▶ [Questions]
1. Answer these from the text on blended families:
(a) What stereotype does the reality of a blended family often clash with?
(b) Which feelings does the text name as not uncommon among children in blended families?
(c) What two positive things does the text say you can expect?
2. List every numbered heading in the text on blended families.

What to Expect in a Blended Family
The reality of what a blended family presents is often at odds with the Brady Bunch stereotype. Having realistic expectations can help a lot with the transition.
While every situation is different, there are some common themes and situations you’ll see in step-family situations. Here are some ideas of what to expect in a blended family.
1. The Need for Patience
Some families “blend” faster than others, but nearly everyone agrees that you can’t expect an overnight transition where everyone is perfectly happy and adjusted. In other words, you can’t just “plug in” a step-parent in the slot previously filled by the biological parent. So expect the need for patience. Relationships take time, especially with the complex emotions involved in a blended family.
2. Priority Change
There are going to be some shifts in priority when a blended family – which involves a remarriage or new partnership – comes into being. Whereas you might have spent all of your time with your kids in the past, you will now have a new spouse or partner who will also put a demand on your time. Investing time in your new partner will ultimately build a stronger family than continually forcing him or her to take a back seat to the kids. You’ll have to be willing to rearrange your priorities a bit to make your second marriage or relationship successful.
3. Understand the Difficulties
It’s a good idea to go ahead and accept the fact that blended families are difficult. That doesn’t mean they aren’t successful some if not most of the time; it just means you have a realistic outlook about the challenges ahead. Feelings like jealousy, resentment, anger, and hurt are not uncommon among children in blended families. If you have a healthy understanding of the difficulties, then you are less likely to be blind to some of the problems when they arise.
4. The Need for Counseling and/or Therapy
There’s no shame in seeking counseling and therapy for your family and its various members. You may never have considered therapy before, or maybe you have a negative view of counselors. But if you’re going to have a successful blended family, it’s a good idea to keep an open mind about seeking outside help.
5. Adventure
Not everything you can expect is difficulty! Expect an adventure as you go forward. New relationships and a fresh start are some positive things you can expect. As you form a new schedule, new routines, and new relationships, you can expect a sense of excitement and accomplishment as you move forward successfully.

▶ [Excerpted records]
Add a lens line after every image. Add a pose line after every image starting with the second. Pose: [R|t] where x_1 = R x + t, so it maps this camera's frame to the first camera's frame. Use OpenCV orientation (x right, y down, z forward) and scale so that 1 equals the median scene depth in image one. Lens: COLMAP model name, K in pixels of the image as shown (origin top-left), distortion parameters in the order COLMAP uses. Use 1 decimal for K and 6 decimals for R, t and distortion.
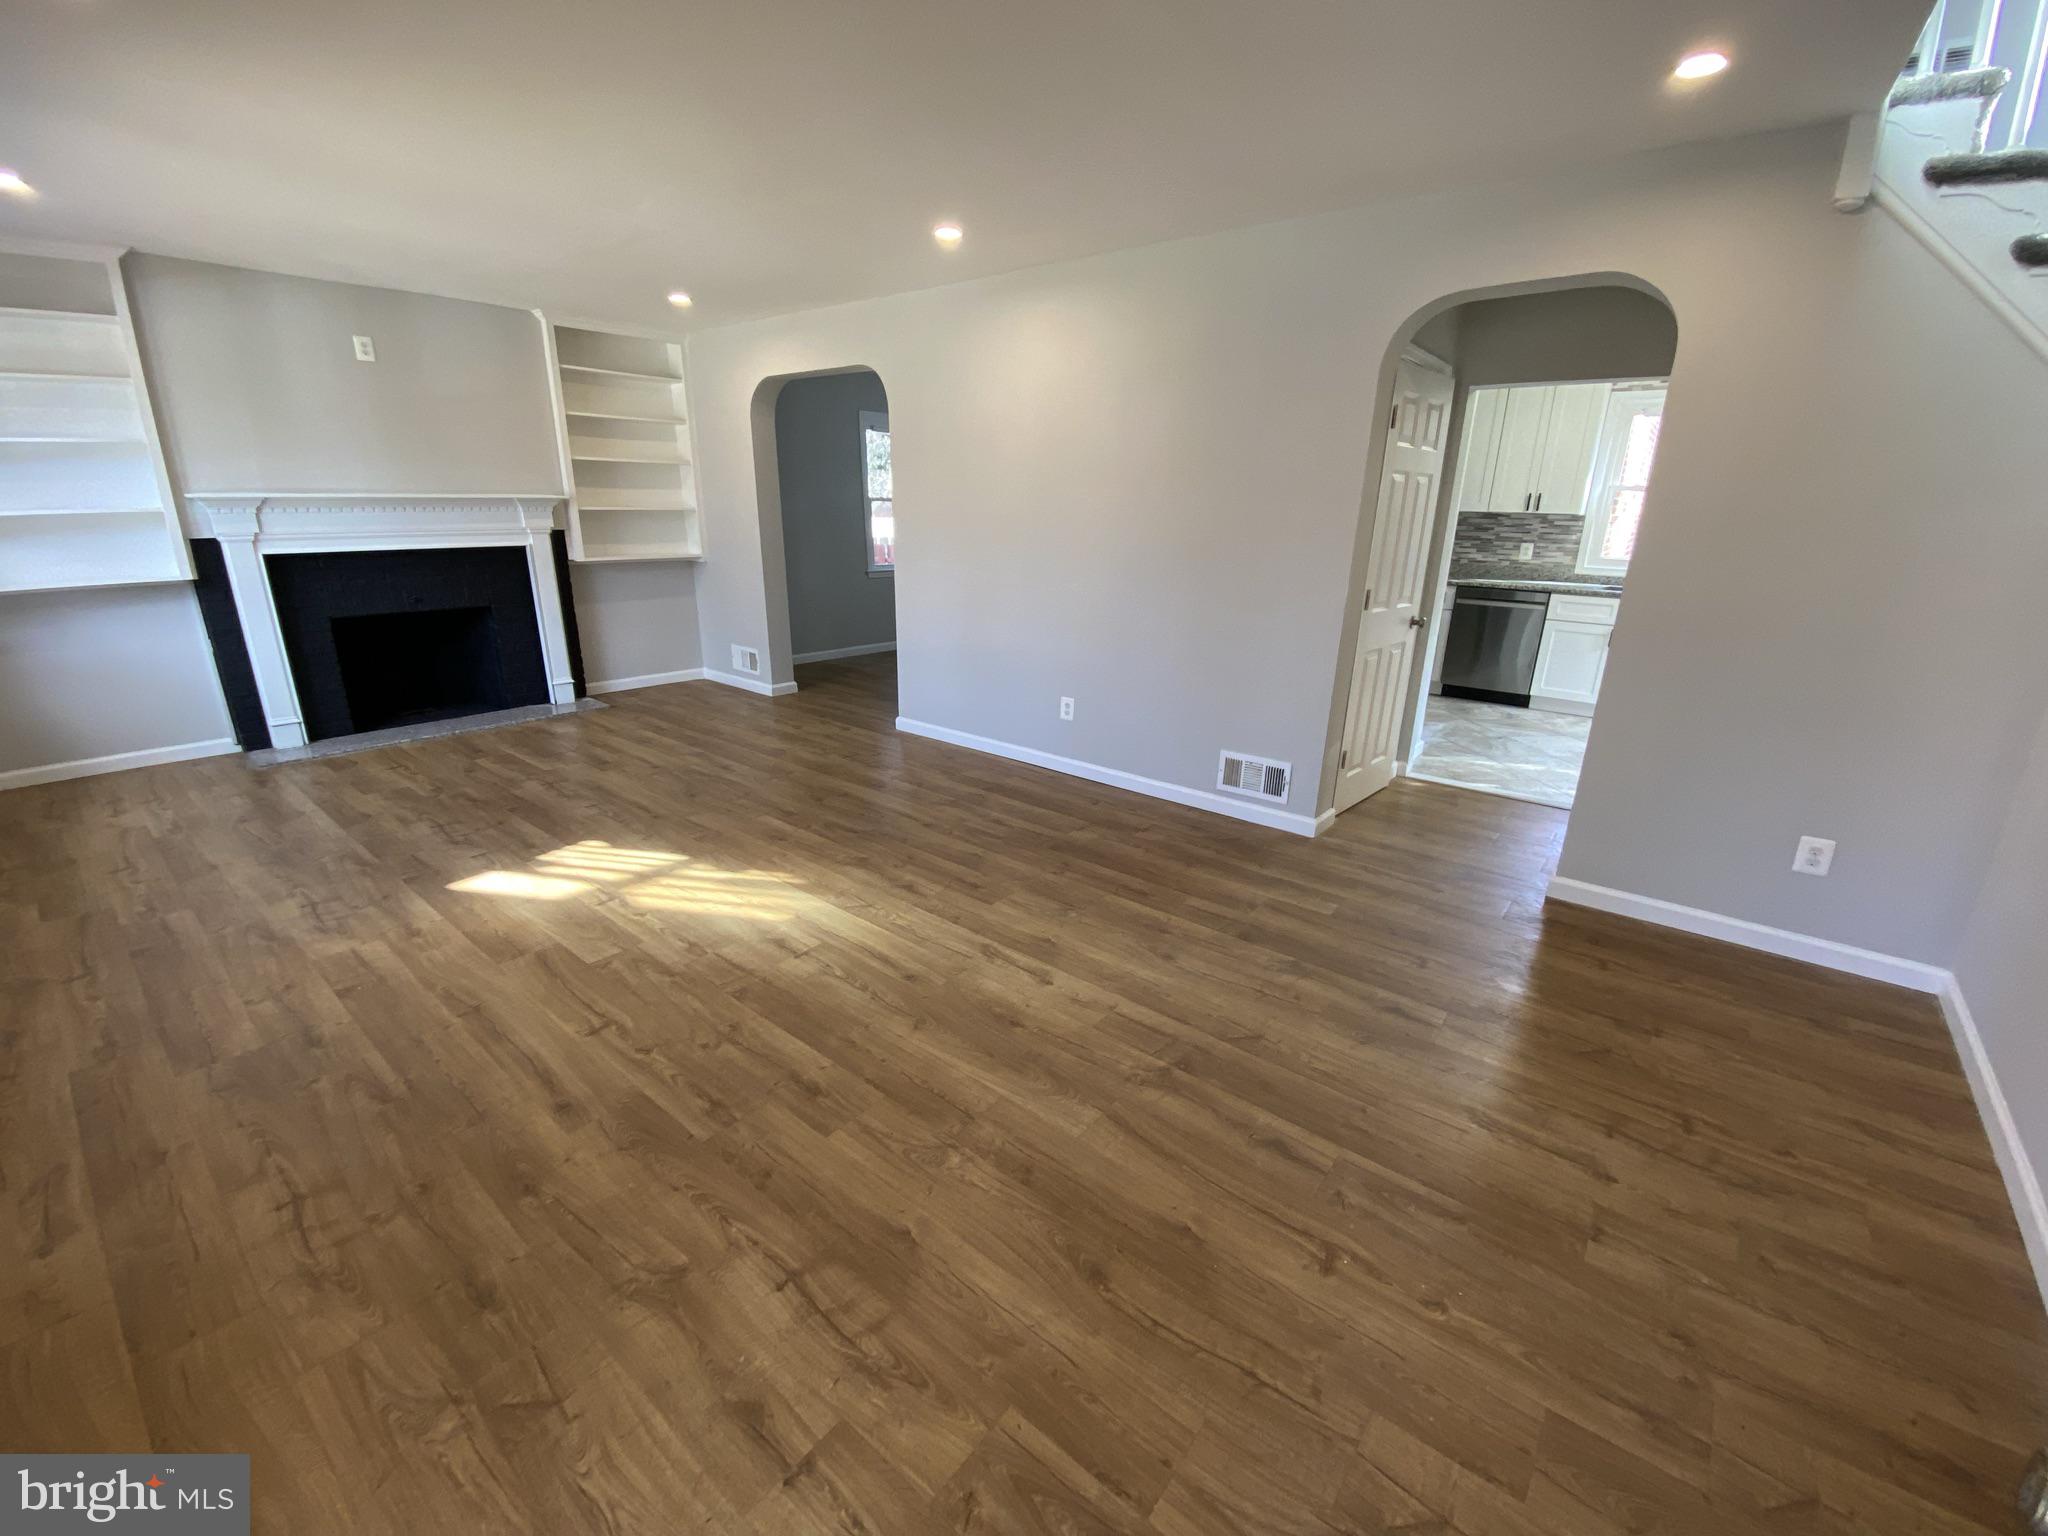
lens RADIAL K [[839.3, 0, 1028.1], [0, 839.3, 768.4], [0, 0, 1]] dist [0.005871, -0.014163]
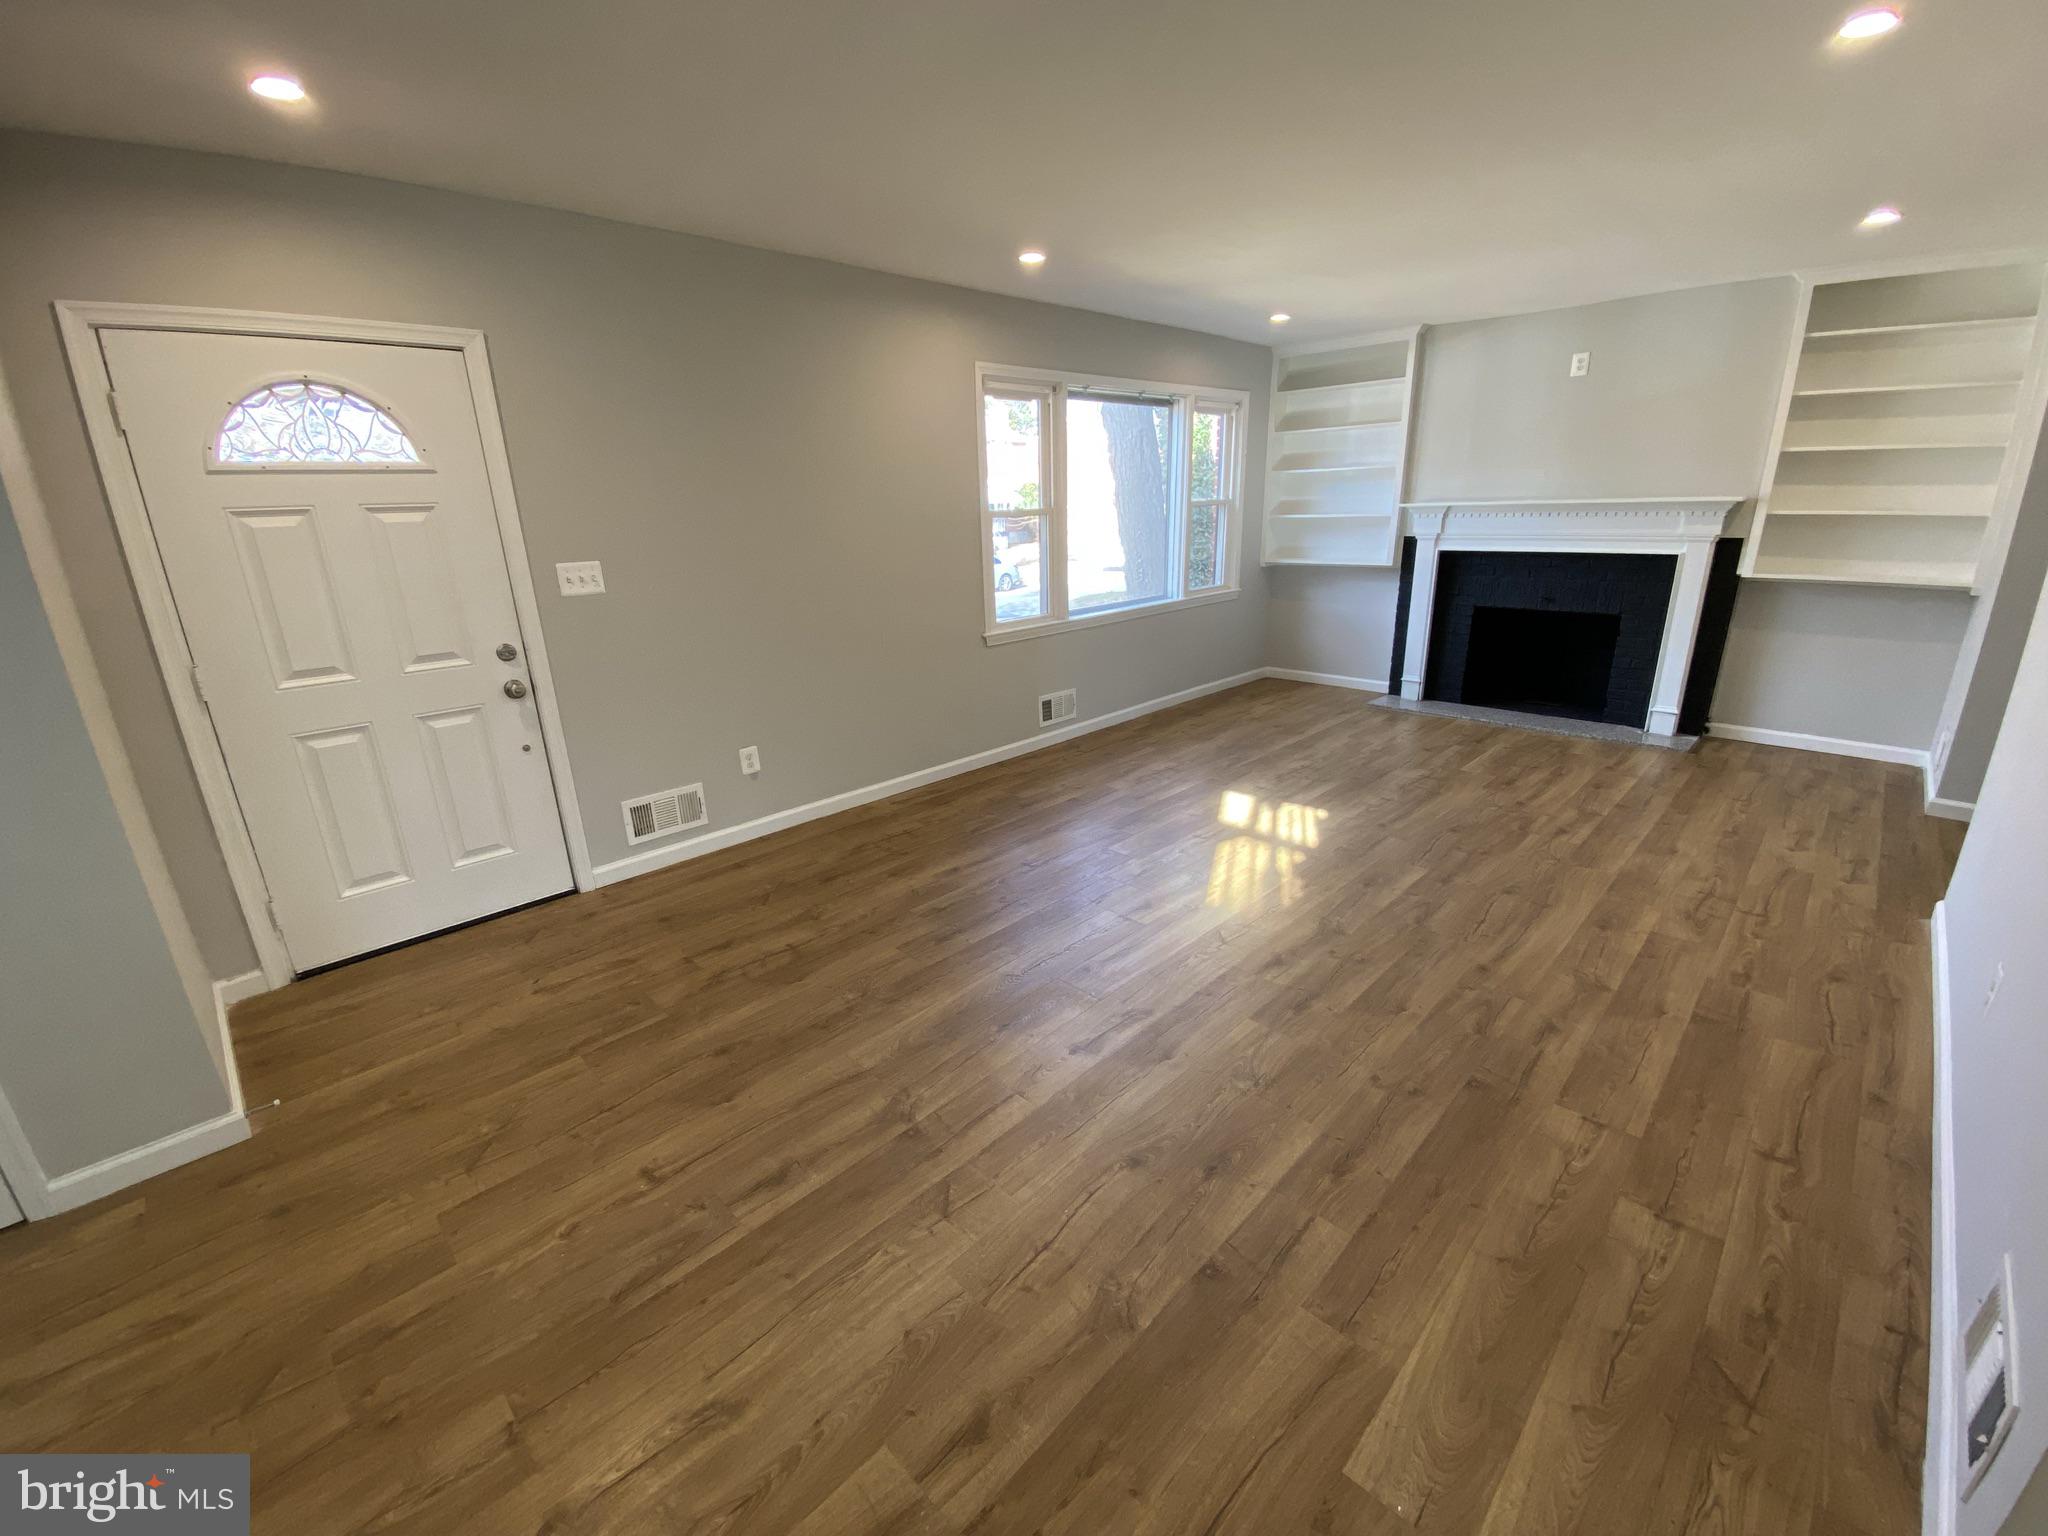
lens RADIAL K [[839.3, 0, 1017.4], [0, 839.3, 766.5], [0, 0, 1]] dist [0.005871, -0.014163]
pose [[-0.120656, 0.286597, -0.950423, 0.555818], [-0.273257, 0.910842, 0.309351, -0.201546], [0.954344, 0.297035, -0.031584, 0.598862]]
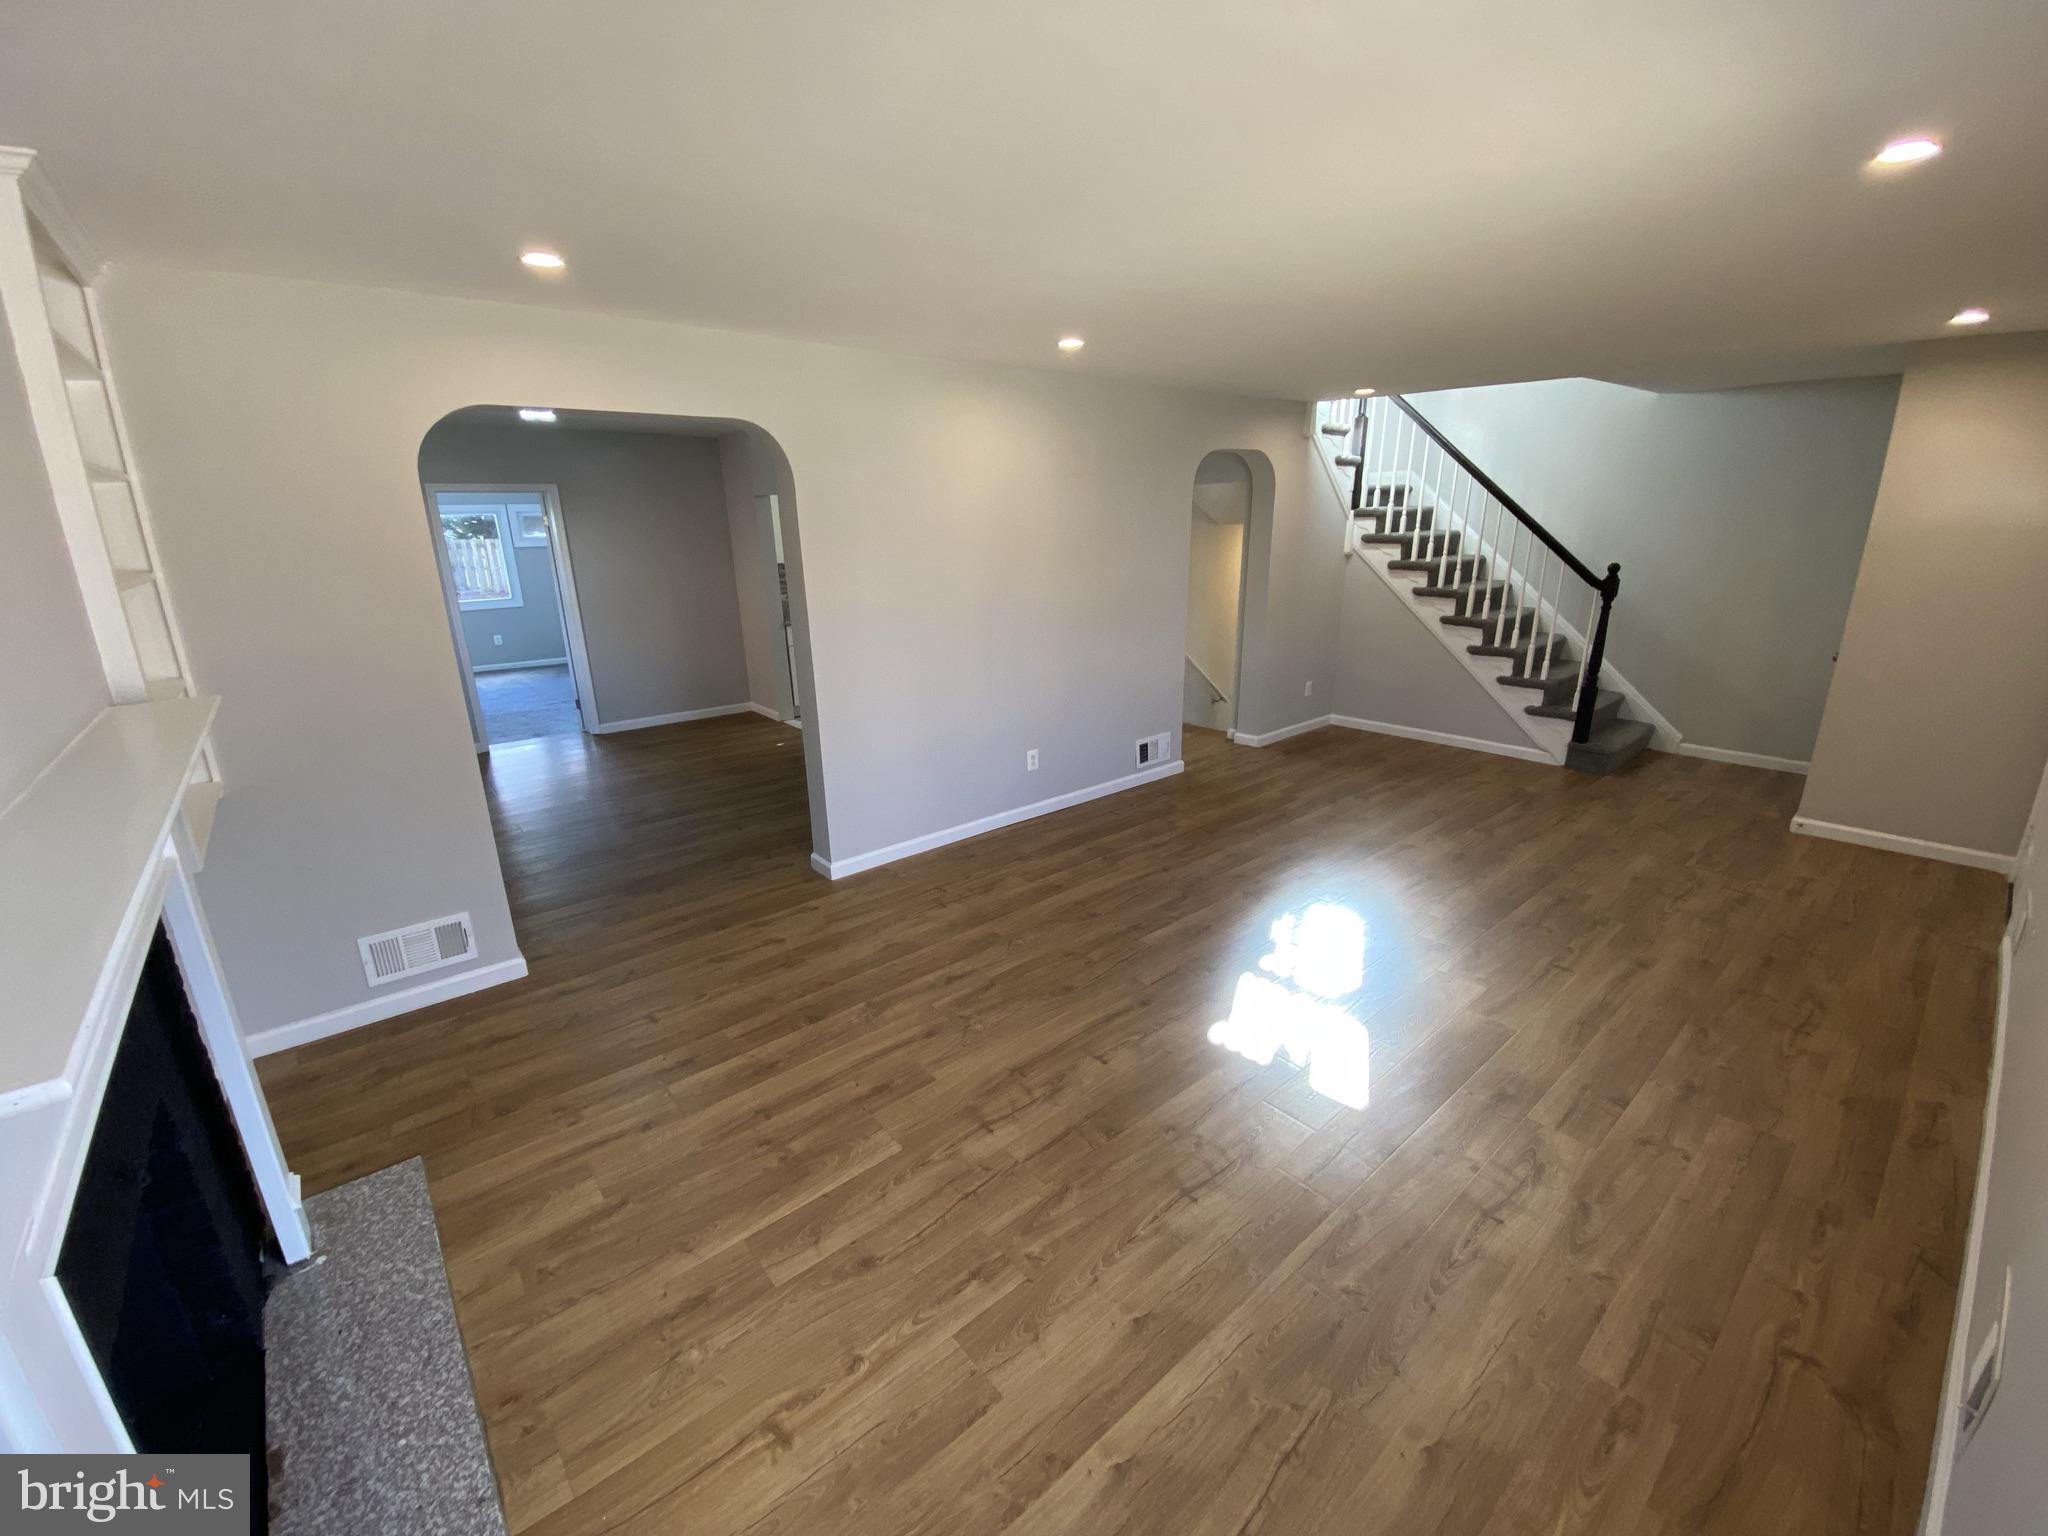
lens RADIAL K [[839.3, 0, 1037.3], [0, 839.3, 739.9], [0, 0, 1]] dist [0.005871, -0.014163]
pose [[0.180896, -0.272804, 0.944910, -1.165493], [0.319738, 0.924883, 0.205811, -0.378460], [-0.930077, 0.264894, 0.254533, 0.835172]]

▶ [Exercise answers]
1.
(a) The Brady Bunch stereotype.
(b) Jealousy, resentment, anger, and hurt.
(c) New relationships and a fresh start.

2.
1. The Need for Patience
2. Priority Change
3. Understand the Difficulties
4. The Need for Counseling and/or Therapy
5. Adventure